Work to be completed: The data below holds a line containing "right elbow: (125, 81)" and a line containing "left elbow: (50, 87)"; please quote exactly those two lines and every line between them, and nothing else.

Data records:
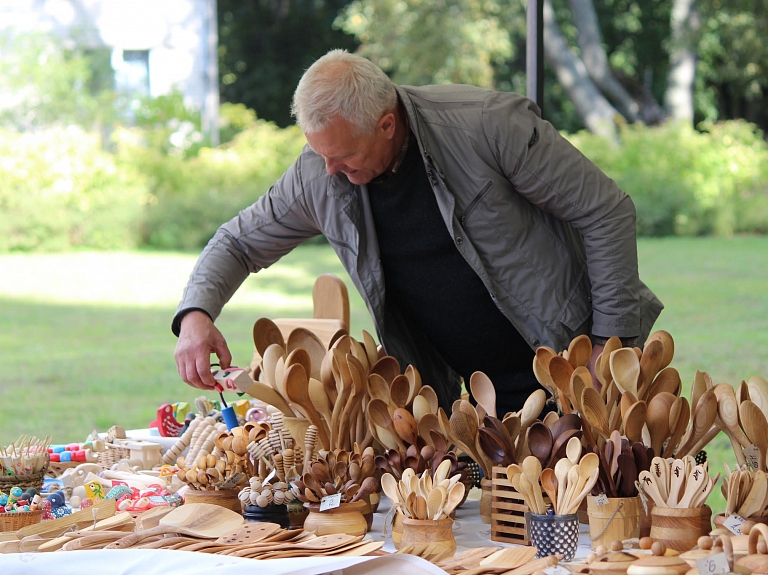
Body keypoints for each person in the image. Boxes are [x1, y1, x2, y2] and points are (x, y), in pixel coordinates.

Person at [173, 49, 663, 416]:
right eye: (319, 153)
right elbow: (237, 241)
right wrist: (196, 315)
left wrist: (610, 343)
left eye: (342, 156)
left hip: (576, 374)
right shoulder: (318, 173)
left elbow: (606, 211)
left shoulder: (488, 127)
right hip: (471, 401)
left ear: (386, 124)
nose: (327, 171)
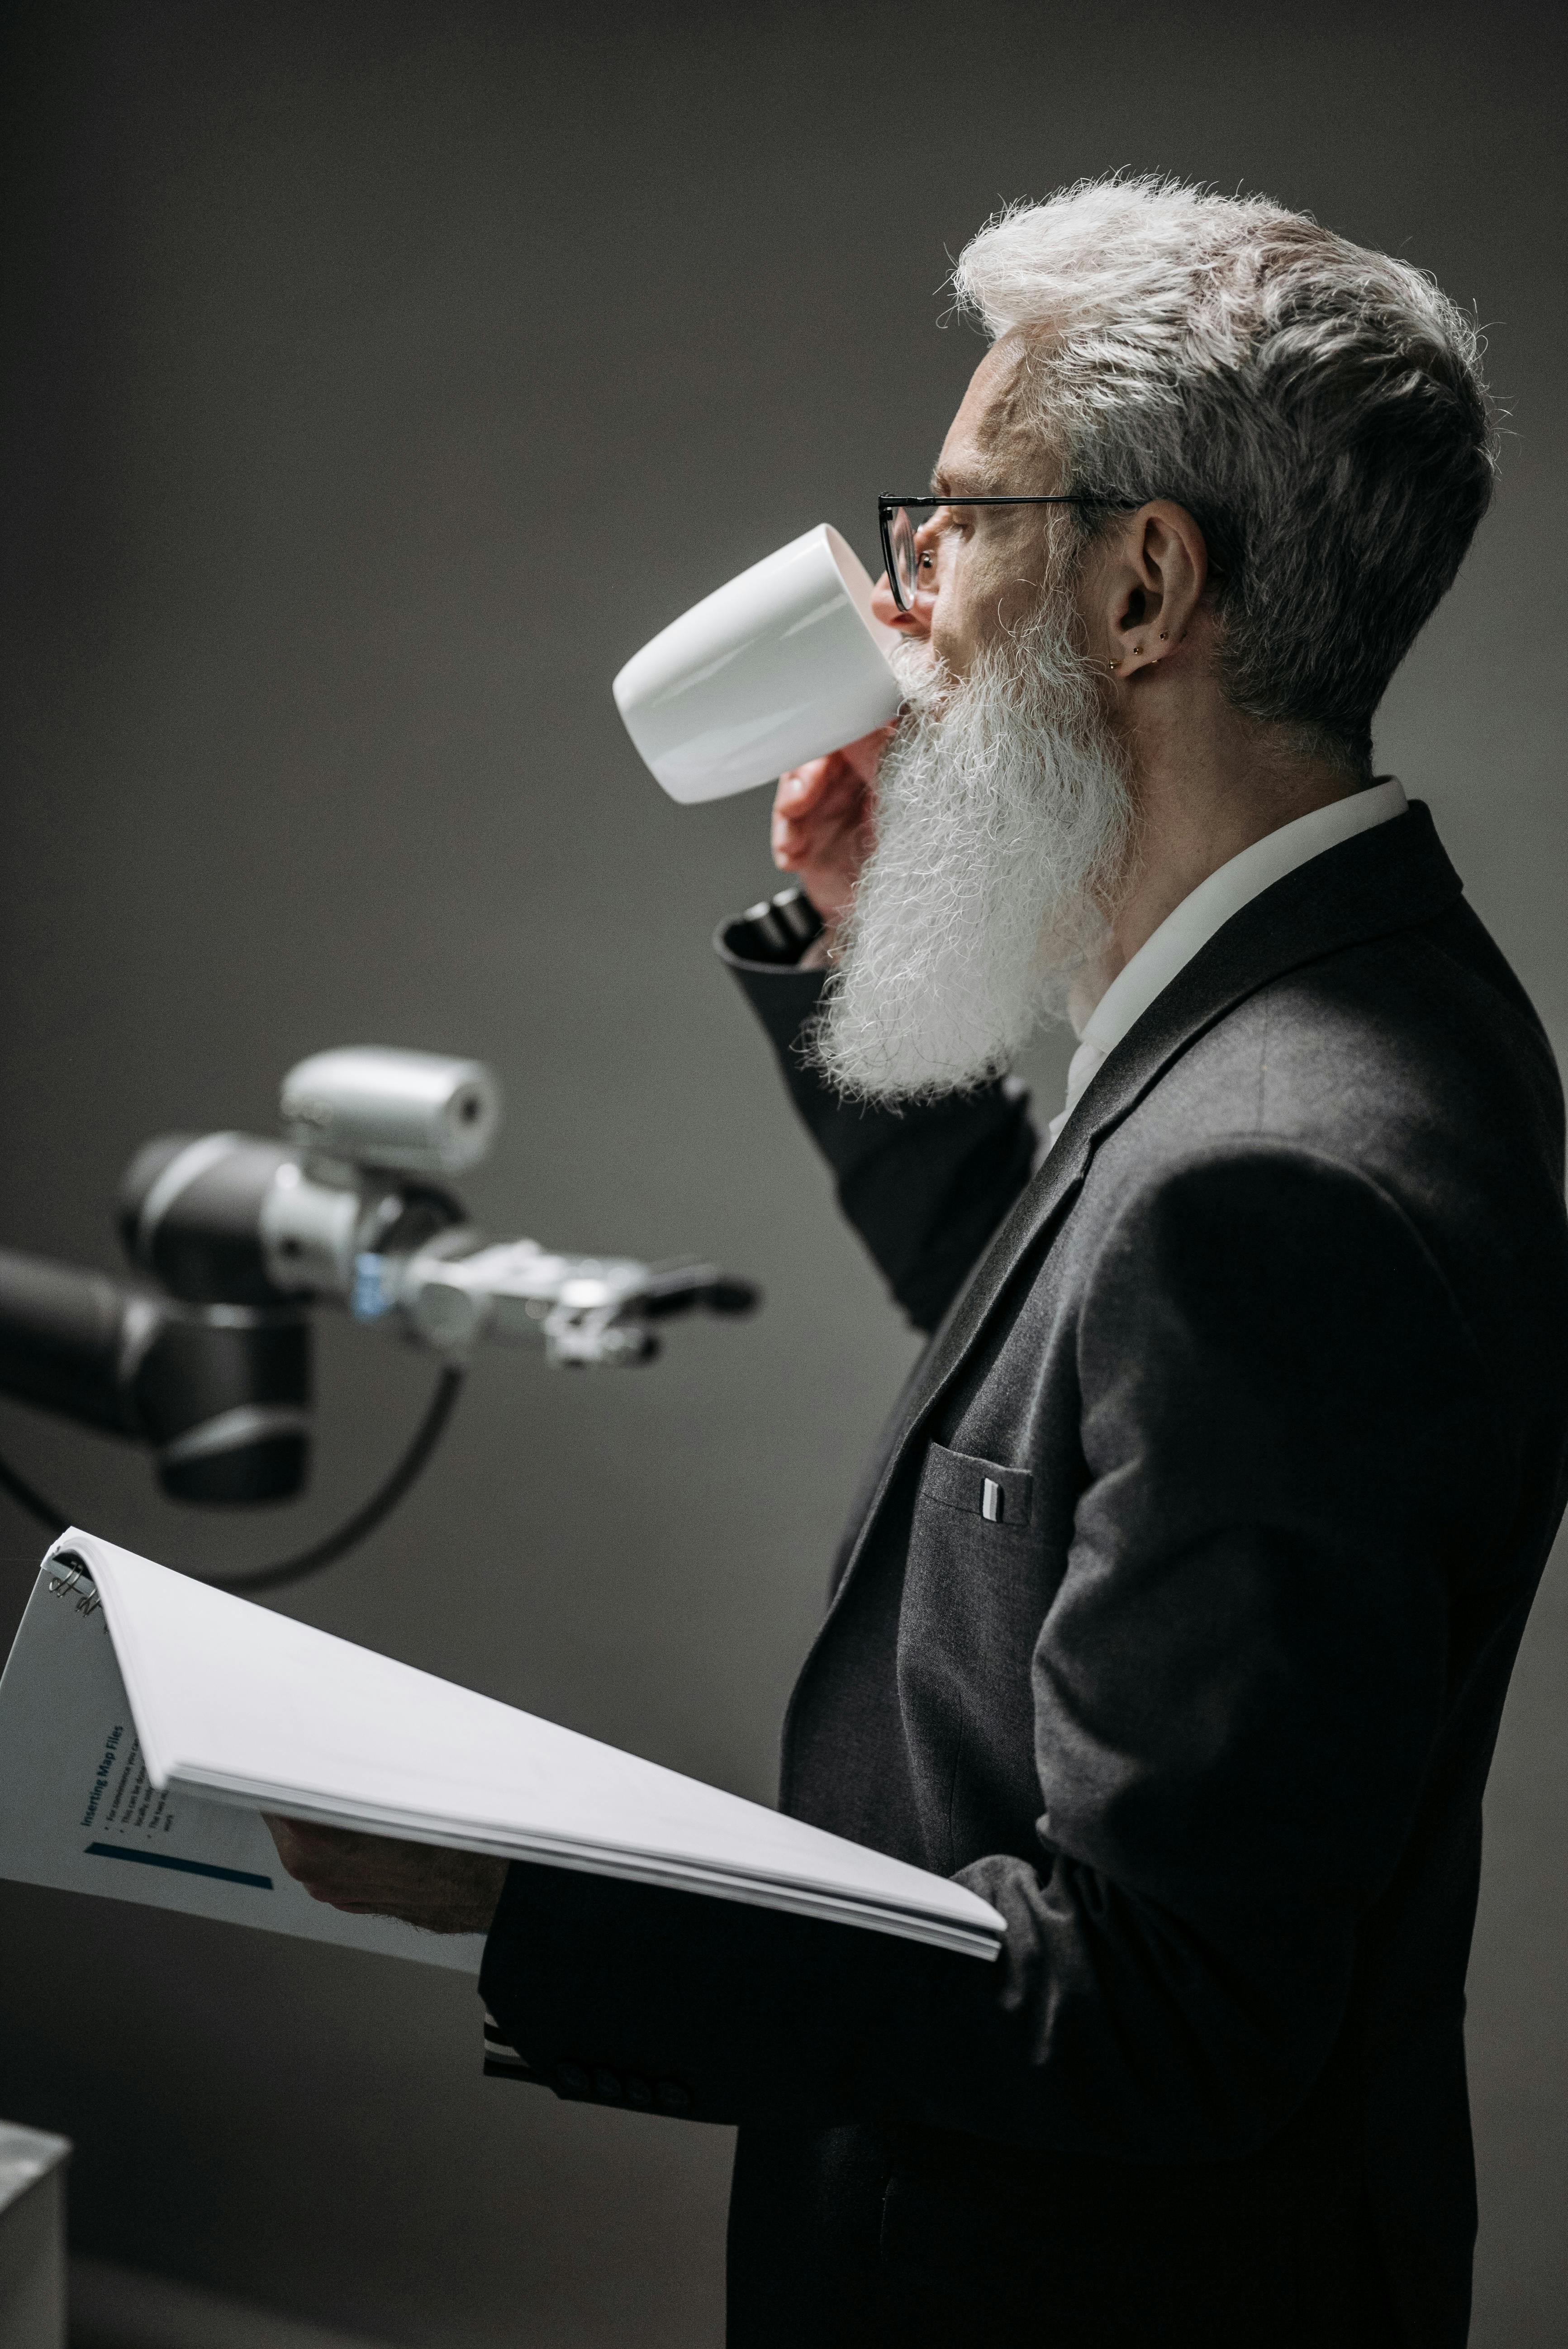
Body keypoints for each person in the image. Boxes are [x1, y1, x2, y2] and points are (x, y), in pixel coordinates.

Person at [266, 177, 1568, 2347]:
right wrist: (862, 958)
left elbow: (1158, 2010)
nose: (903, 594)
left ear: (1146, 582)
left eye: (957, 515)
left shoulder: (1285, 1174)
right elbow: (1069, 1347)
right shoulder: (1365, 1008)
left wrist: (528, 1896)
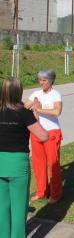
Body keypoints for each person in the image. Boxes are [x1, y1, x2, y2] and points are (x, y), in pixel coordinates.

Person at [0, 77, 48, 238]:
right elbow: (43, 136)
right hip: (18, 165)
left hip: (1, 162)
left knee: (2, 208)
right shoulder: (24, 113)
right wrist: (36, 115)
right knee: (19, 209)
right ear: (19, 91)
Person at [25, 69, 64, 204]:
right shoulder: (36, 94)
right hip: (37, 132)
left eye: (44, 80)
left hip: (52, 132)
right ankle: (41, 192)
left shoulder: (56, 94)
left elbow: (57, 111)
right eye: (40, 80)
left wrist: (38, 109)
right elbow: (24, 108)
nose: (41, 83)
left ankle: (56, 194)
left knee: (52, 164)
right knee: (38, 163)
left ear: (51, 81)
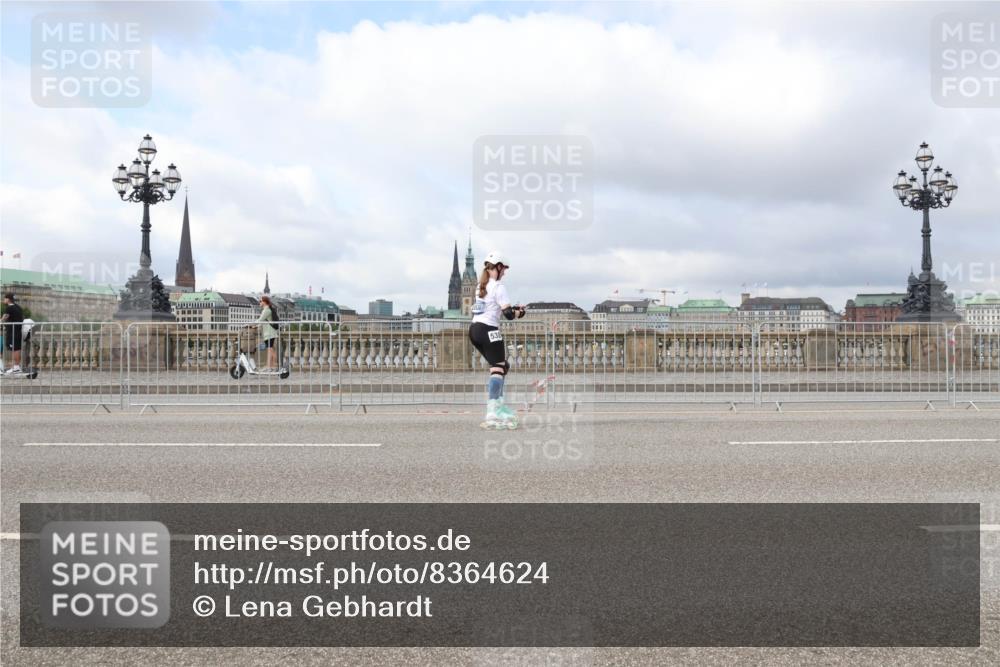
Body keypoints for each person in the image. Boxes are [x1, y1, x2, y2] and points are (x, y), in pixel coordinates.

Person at [468, 251, 526, 428]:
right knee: (498, 369)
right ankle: (493, 412)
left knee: (502, 366)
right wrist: (520, 313)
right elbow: (508, 314)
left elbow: (493, 306)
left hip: (475, 330)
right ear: (498, 267)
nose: (505, 273)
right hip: (489, 330)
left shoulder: (480, 286)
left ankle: (498, 406)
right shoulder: (499, 287)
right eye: (504, 269)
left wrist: (513, 308)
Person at [1, 293, 24, 374]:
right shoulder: (18, 307)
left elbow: (4, 318)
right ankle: (16, 367)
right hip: (18, 331)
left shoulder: (9, 308)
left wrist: (1, 321)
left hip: (12, 332)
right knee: (17, 348)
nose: (4, 300)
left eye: (5, 298)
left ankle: (16, 367)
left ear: (8, 299)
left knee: (14, 349)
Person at [258, 295, 279, 370]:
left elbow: (260, 320)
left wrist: (250, 324)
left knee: (271, 350)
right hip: (269, 332)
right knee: (270, 350)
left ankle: (275, 366)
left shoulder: (266, 310)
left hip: (269, 333)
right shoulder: (267, 309)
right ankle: (270, 366)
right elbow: (262, 321)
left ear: (264, 302)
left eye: (260, 301)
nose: (259, 302)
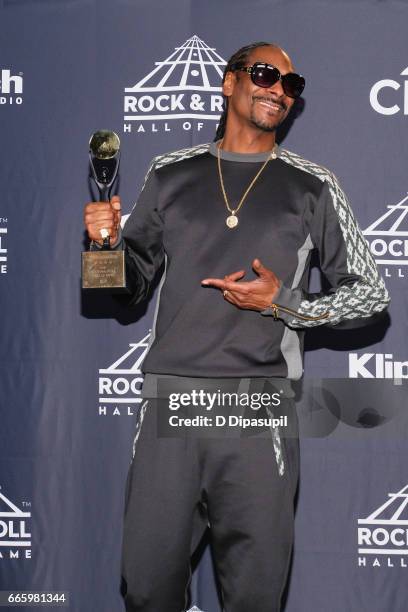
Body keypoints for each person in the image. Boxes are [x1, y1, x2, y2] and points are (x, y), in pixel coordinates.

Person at [84, 42, 389, 612]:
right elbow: (127, 288)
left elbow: (372, 294)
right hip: (171, 400)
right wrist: (104, 246)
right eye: (266, 75)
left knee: (254, 594)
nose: (279, 90)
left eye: (292, 85)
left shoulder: (313, 184)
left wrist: (287, 303)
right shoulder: (170, 173)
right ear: (229, 83)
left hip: (257, 408)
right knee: (146, 587)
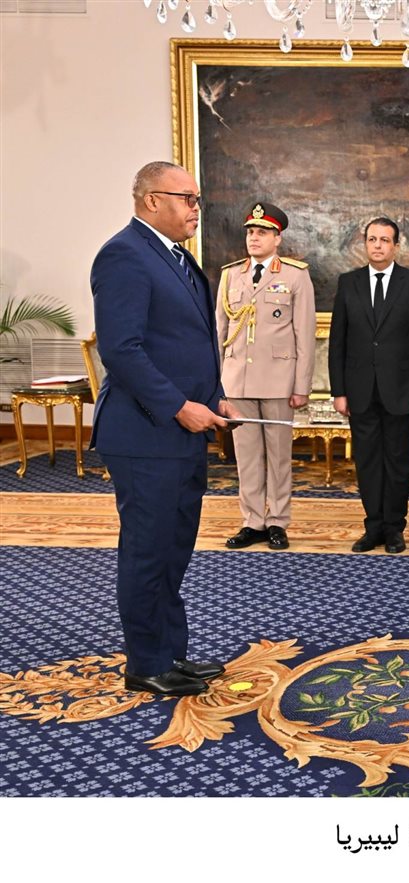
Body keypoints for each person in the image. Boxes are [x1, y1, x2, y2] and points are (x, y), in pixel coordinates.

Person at [90, 160, 236, 696]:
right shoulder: (124, 255)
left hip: (181, 431)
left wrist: (213, 397)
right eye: (187, 198)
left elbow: (186, 341)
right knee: (148, 552)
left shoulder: (175, 256)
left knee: (173, 550)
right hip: (145, 433)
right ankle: (146, 663)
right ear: (152, 200)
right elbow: (121, 349)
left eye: (197, 199)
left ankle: (171, 653)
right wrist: (178, 405)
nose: (196, 209)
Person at [328, 217, 409, 553]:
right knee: (367, 462)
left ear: (396, 246)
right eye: (372, 239)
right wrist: (339, 391)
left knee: (399, 462)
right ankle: (372, 526)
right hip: (359, 391)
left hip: (401, 391)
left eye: (385, 240)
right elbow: (337, 342)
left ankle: (394, 528)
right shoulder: (348, 283)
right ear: (364, 244)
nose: (378, 245)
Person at [217, 201, 316, 551]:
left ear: (278, 238)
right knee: (245, 457)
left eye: (262, 232)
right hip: (237, 380)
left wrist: (301, 386)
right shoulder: (231, 275)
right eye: (250, 232)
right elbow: (219, 332)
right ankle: (253, 521)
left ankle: (277, 521)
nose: (254, 238)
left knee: (278, 457)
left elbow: (305, 335)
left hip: (278, 381)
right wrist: (217, 384)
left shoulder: (295, 275)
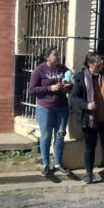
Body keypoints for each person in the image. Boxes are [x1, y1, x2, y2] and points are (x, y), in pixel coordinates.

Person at [70, 53, 104, 184]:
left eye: (101, 60)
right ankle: (89, 174)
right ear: (90, 64)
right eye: (98, 61)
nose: (101, 63)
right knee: (90, 147)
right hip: (90, 119)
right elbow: (74, 98)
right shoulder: (80, 77)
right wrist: (86, 105)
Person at [28, 46, 72, 177]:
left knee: (60, 135)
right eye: (55, 55)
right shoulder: (39, 70)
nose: (58, 57)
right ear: (47, 57)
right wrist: (50, 88)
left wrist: (68, 86)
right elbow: (32, 90)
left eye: (59, 55)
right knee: (46, 136)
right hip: (45, 108)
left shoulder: (62, 69)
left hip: (62, 107)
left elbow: (70, 84)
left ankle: (57, 163)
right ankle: (46, 164)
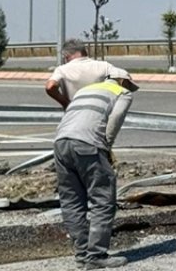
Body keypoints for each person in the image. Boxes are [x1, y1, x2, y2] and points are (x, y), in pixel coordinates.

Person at [53, 66, 139, 269]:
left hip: (60, 143)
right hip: (88, 145)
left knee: (72, 201)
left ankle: (82, 254)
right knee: (103, 199)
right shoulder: (122, 92)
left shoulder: (85, 90)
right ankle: (96, 256)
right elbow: (115, 119)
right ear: (123, 81)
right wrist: (106, 147)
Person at [46, 39, 119, 110]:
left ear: (66, 56)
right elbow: (125, 81)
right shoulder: (104, 66)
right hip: (100, 113)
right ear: (85, 52)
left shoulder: (62, 70)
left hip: (74, 113)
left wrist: (66, 103)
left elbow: (50, 87)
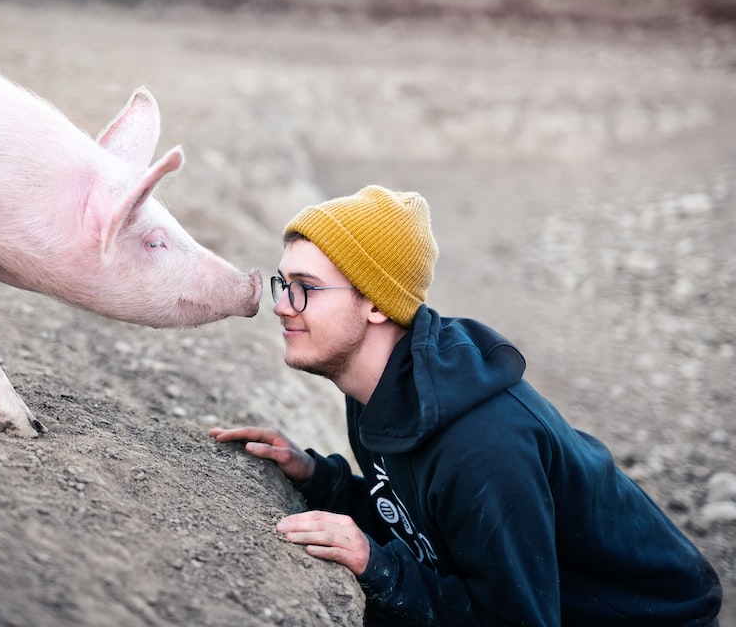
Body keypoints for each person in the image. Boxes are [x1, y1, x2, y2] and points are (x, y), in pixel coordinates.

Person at [211, 185, 722, 626]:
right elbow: (421, 520)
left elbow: (517, 620)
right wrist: (320, 481)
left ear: (376, 304)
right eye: (284, 284)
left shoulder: (483, 447)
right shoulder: (376, 391)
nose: (280, 304)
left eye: (305, 289)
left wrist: (381, 568)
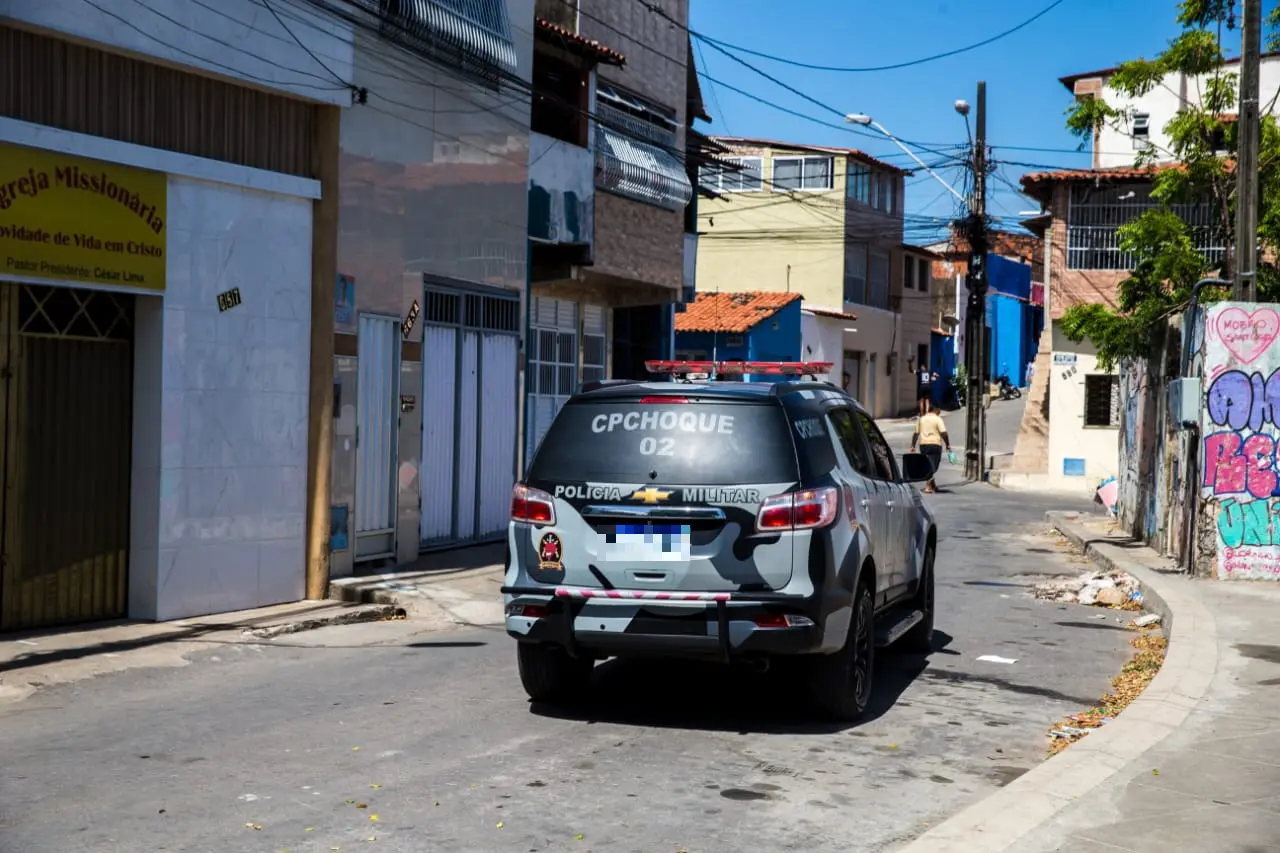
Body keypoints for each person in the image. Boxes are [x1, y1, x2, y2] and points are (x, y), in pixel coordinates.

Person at [910, 404, 951, 494]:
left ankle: (933, 485)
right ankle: (928, 485)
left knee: (928, 464)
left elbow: (916, 433)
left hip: (923, 445)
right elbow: (944, 433)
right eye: (939, 409)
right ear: (935, 410)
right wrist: (947, 444)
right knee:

Reply:
right elbow: (125, 81)
right shoulder: (104, 66)
right hip: (100, 113)
right ear: (85, 52)
left shoulder: (62, 70)
left hip: (74, 113)
left wrist: (66, 103)
left elbow: (50, 87)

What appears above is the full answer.